I could feel it trickling through my brain then, like cold water, numbing me to the panic that surrounded us and leaking from my eyes.
“Yeah,” I croaked, before clearing my throat and blinking a few times to clear my vision. I needed to get a grip. I couldn’t break down yet. Not yet. It wasn’t the time. “The gods are pissed. They’ve sent an army of servers into the arena—I don’t even know how. It’s like they opened some kind of doorway from Topia directly onto the sands. The guys are still fighting; we tried to evacuate everyone.”
“You need to leave,” she cautioned immediately, pulling herself together in the same way that I had. “The Abcurses, too. These sols are terrified—I heard some of them saying that they were being punished, and that the gods had sent their ancestors down to discipline them for something.”
“For what?” I asked, frustrated. “This is too far, even for the gods.”
“They’re going to blame it on the dwellers,” Emmy predicted, shaking her head.

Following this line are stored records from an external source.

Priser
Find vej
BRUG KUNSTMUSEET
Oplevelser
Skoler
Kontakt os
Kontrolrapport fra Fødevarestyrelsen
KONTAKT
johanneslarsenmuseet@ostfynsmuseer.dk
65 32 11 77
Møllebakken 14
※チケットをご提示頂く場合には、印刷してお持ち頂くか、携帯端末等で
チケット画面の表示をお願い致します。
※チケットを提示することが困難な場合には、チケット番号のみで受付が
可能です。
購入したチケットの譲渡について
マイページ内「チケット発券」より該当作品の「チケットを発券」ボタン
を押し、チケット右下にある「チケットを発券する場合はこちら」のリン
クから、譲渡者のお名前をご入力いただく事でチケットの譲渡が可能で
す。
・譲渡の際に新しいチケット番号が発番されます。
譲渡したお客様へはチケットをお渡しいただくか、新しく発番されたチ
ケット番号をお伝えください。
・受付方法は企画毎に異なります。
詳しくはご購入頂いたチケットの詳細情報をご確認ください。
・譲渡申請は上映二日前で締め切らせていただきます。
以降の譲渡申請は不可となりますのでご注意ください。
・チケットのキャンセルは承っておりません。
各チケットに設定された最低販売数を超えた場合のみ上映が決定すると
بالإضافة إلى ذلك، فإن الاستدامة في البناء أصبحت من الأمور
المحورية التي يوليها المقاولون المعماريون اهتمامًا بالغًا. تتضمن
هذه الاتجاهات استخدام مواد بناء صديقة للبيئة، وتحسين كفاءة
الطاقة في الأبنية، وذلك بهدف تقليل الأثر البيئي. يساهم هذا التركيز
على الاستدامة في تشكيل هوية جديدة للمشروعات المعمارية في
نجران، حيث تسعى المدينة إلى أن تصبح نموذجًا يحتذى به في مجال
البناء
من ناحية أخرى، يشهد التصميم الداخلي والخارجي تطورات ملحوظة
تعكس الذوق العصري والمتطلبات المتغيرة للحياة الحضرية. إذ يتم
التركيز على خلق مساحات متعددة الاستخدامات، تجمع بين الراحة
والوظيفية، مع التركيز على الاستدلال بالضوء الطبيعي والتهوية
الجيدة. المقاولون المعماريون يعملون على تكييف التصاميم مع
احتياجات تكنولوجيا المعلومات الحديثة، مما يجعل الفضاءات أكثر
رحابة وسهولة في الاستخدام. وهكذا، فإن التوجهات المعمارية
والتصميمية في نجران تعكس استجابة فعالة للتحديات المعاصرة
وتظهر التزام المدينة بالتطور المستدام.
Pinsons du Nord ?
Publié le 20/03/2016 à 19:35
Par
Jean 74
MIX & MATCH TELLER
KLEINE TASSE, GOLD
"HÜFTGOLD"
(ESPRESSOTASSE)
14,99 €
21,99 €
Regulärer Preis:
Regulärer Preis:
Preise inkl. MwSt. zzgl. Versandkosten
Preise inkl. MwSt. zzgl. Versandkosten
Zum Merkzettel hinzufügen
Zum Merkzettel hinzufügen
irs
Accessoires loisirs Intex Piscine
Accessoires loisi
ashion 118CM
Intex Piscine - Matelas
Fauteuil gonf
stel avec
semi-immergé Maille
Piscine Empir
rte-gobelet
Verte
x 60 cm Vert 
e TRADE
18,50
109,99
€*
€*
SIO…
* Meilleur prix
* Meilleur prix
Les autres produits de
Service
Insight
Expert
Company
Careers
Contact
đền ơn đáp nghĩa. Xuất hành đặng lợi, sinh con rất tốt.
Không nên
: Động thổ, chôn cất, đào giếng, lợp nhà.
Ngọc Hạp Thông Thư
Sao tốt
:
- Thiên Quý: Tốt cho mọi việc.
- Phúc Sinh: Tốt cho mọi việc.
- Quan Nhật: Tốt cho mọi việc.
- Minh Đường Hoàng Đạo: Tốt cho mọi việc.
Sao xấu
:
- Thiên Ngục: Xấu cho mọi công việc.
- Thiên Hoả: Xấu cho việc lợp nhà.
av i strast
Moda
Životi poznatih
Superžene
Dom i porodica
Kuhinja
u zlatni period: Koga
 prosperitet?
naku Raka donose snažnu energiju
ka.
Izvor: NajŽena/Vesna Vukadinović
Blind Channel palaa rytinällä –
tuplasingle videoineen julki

She still hadn’t taken her eyes off my mother, and I could see a tear slipping down her cheek un-checked, but she had reeled in the majority of her grief. “They’re going to say that they couldn’t keep the dwellers in line, and that the gods are punishing them for all the uprisings and disobedience. I know it.”

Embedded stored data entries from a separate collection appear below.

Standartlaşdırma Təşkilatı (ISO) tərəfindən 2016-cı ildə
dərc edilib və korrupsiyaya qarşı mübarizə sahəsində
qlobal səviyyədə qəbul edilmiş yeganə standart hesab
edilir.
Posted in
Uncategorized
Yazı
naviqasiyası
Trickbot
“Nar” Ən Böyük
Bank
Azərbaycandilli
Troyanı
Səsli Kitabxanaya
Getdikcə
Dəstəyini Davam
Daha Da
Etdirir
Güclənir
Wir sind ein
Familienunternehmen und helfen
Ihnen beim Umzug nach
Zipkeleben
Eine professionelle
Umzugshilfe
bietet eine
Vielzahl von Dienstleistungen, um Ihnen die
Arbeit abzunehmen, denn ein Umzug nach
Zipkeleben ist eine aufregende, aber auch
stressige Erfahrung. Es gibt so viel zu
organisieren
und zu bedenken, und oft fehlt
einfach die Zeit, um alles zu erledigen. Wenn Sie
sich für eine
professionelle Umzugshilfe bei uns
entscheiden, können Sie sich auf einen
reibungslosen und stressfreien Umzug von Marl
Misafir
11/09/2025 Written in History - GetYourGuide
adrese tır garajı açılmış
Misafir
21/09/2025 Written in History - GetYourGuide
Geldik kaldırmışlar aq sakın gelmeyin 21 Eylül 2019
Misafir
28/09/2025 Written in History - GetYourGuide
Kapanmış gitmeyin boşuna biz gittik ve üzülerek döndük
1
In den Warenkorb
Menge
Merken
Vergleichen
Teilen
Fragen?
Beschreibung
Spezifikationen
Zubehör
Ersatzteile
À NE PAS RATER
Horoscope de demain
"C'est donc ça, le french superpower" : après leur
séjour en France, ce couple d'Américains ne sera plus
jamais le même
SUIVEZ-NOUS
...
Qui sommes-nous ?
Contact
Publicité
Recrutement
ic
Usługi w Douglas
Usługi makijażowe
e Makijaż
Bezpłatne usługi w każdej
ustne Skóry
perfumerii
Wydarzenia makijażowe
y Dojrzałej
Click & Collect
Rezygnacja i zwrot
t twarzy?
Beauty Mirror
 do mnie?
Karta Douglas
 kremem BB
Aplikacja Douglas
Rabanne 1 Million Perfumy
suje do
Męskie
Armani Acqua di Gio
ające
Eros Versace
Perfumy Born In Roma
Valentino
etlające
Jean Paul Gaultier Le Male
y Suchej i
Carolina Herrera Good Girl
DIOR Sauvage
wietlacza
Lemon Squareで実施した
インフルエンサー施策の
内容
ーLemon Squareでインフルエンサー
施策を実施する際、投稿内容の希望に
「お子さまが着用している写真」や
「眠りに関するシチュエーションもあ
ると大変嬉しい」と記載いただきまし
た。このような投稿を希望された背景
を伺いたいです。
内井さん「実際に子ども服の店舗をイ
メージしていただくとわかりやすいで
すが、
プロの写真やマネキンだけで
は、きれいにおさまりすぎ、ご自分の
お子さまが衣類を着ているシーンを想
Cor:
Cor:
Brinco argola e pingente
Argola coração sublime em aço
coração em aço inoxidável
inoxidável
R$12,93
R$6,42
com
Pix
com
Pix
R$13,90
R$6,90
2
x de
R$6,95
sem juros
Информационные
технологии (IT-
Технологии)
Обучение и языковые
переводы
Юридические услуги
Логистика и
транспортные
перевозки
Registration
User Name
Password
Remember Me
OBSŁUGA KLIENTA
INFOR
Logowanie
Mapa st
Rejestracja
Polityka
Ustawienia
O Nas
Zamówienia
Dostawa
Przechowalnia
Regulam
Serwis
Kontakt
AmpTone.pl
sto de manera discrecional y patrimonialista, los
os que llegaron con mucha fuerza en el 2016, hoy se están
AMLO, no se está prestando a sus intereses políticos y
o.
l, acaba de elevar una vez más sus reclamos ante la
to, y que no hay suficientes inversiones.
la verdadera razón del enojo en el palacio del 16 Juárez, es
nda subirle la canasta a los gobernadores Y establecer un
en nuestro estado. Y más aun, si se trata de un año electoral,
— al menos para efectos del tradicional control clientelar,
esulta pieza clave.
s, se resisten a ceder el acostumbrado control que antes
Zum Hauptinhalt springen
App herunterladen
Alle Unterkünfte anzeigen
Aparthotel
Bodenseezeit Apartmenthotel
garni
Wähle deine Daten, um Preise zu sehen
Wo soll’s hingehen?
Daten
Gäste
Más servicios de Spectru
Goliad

“You’re right.” I gripped my mother’s arm, pulling her into my side. “But why would they really do this? Just because The Abcurses broke their rule not to kill anyone?”
“Well it was their only rule,” Emmy reasoned. “And from what you’ve told me, those boys have spent their time in Topia and Minatsol doing whatever they like. They aren’t punishable. Even in exile, they didn’t follow the rules. Stav—the guy in charge—” she quickly corrected herself, casting a quick look at the sols pushing into the building. “He can’t kill them, he can’t take away their powers—despite the pretend threat that he can—he can’t do anything to them because they’re the only beings in that world that he didn’t create.”

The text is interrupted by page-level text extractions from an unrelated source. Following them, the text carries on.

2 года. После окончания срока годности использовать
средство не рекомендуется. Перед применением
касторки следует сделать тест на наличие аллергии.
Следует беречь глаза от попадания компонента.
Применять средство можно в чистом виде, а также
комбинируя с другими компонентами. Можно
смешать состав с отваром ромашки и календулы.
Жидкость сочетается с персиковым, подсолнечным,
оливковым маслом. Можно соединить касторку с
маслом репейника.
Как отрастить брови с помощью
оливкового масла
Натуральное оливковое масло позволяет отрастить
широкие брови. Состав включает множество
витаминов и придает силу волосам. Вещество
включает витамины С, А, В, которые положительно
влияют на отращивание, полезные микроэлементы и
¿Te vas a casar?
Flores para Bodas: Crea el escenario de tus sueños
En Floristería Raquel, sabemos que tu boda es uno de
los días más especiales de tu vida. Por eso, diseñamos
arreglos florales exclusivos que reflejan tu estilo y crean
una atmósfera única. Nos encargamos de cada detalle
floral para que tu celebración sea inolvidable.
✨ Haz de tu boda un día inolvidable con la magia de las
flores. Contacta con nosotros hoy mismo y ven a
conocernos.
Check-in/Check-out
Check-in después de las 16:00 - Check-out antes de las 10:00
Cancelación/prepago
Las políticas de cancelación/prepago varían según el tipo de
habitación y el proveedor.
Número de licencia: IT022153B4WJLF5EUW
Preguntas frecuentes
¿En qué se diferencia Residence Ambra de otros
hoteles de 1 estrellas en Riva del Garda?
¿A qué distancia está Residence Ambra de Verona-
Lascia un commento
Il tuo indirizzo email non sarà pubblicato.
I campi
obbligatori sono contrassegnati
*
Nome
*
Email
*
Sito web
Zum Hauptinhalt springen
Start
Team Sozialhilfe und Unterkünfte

“Not the only ones,” I corrected, thinking of the panteras. “But you have a point. So this is him being tired of not being able to punish them?”
“No.” She shook her head. “This is him finding a way, finally, to get to them.”
I frowned, looking at our mother, who stood obediently by my side, calmly watching our exchange. Staviti had left her hair. She still looked almost exactly the same—the only difference being the absence of life that had once flopped half-heartedly in her eyes, and the emotion that had once twisted her features was gone. He had wanted me to recognise her.
“He’s going to punish me, instead of them,” I surmised.
“Exactly. And it’s a double win, because hurting you hurts them. Come on.” Emmy grabbed my arm in typical bossy-girl fashion, forcing me to form a clumsy chain, with our mother dragged along at the end.
We rounded the side of the building and started moving back toward the arena, though she swerved off to the side before we could get to the gates again. There was a bullsen-pen around the backside of the arena, with an attached stable and a feeding bay. Emmy released me once we got to the stables, disappearing inside and appearing again a moment later with a harried-looking dweller in tow. He wasn’t a young dweller, and I had begun to notice that most of the older dwellers were given jobs within the academy … but outside the actual academy walls. They preferred to have the younger dwellers inside, serving the blessed-sols-who-apparently-didn’t-like-wrinkles.